The way my code is written, each processor needs enough memory to hold 4*N*m elements. When m=300, this means each processor is using about 10 GB of RAM. It would be nice if the memory requirement for each processor could be lowered somehow. It would also be great if the computations in steps 2 and 3 could be rewritten to run more efficiently. Any thoughts?
I have many large 1GB+ matrices of doubles (floats), many of them 0.0, that need to be stored efficiently. I indend on keeping the double type since some of the elements do require to be a double (but I can consider changing this if it could lead to a significant space saving). A string header is optional. The matrices have no missing elements, NaNs, NAs, nulls, etc: they are all doubles.

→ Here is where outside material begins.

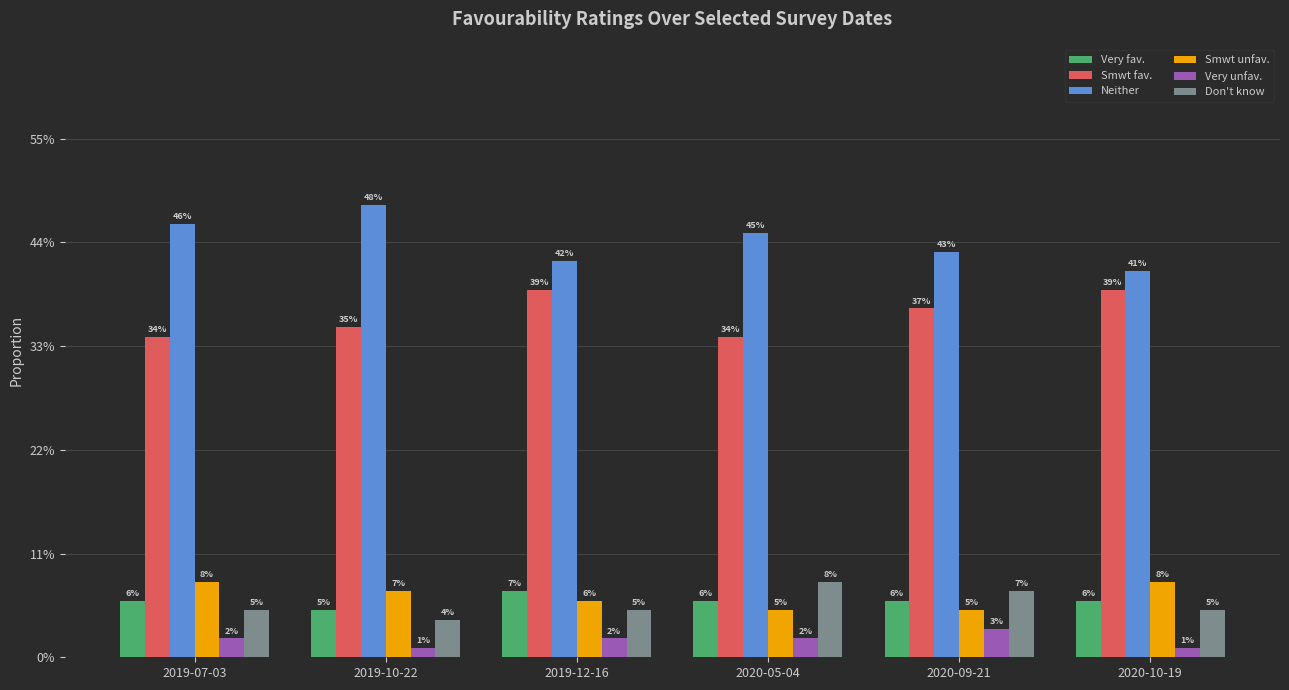

What are all the series names shown in the legend?

Very fav., Smwt fav., Neither, Smwt unfav., Very unfav., Don't know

Some columns will be sparse, others will not be. The proportion of columns that are sparse will vary from file to file.
What is a space efficient alternative to CSV? For my use, I need to parse this matrix quickly into R, python and Java, so a file format specific to a single language is not appropriate. Access may need to be by row or column.

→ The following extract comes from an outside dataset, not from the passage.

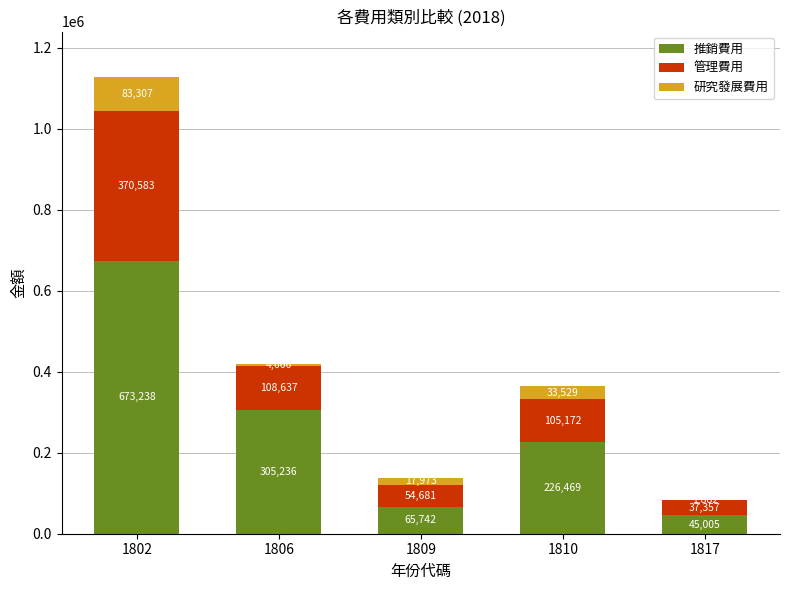

What is the total value across all series at 1809?

138396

I am also not looking for a commercial solution.
My main objective is to save HDD space without blowing out io times. RAM usage once imported is not the primary consideration.
The most important question is if you always expand the whole matrix into memory or if you need a random access to the compacted form (and how). Expanding is way simpler, so I'm concentrating on this.
You could use a bitmap stating if a number is present or zero. This costs 1 bit per entry and thus can increase the file size by 1/64 in case of no zeros or shrink it to 1/64 in case of all zeros. If there are runs of zeros, you may store the number of following zeros and the number non-zeros instead, e.g., by packing two 4-bit numbers into one byte.
As the double representation is standard, you can use binary representation in both languages. If many of your numbers are actually ints, you may consider something like I did.
If consecutive numbers are related, you could consider storing their differences.
I indend on keeping the double type since some of the elements do require to be a double (but I can consider changing this if it could lead to a significant space saving).
Obviously, switching to float would trade half precision for haltf the memory. This is probably too imprecise, so you could instead omit a few bits from the mantisa and get e.g. 6 bytes per entry. Alternatively, you could reduce the exponent to a single byte instead as the range 1e-38 to 3e38 should suffice.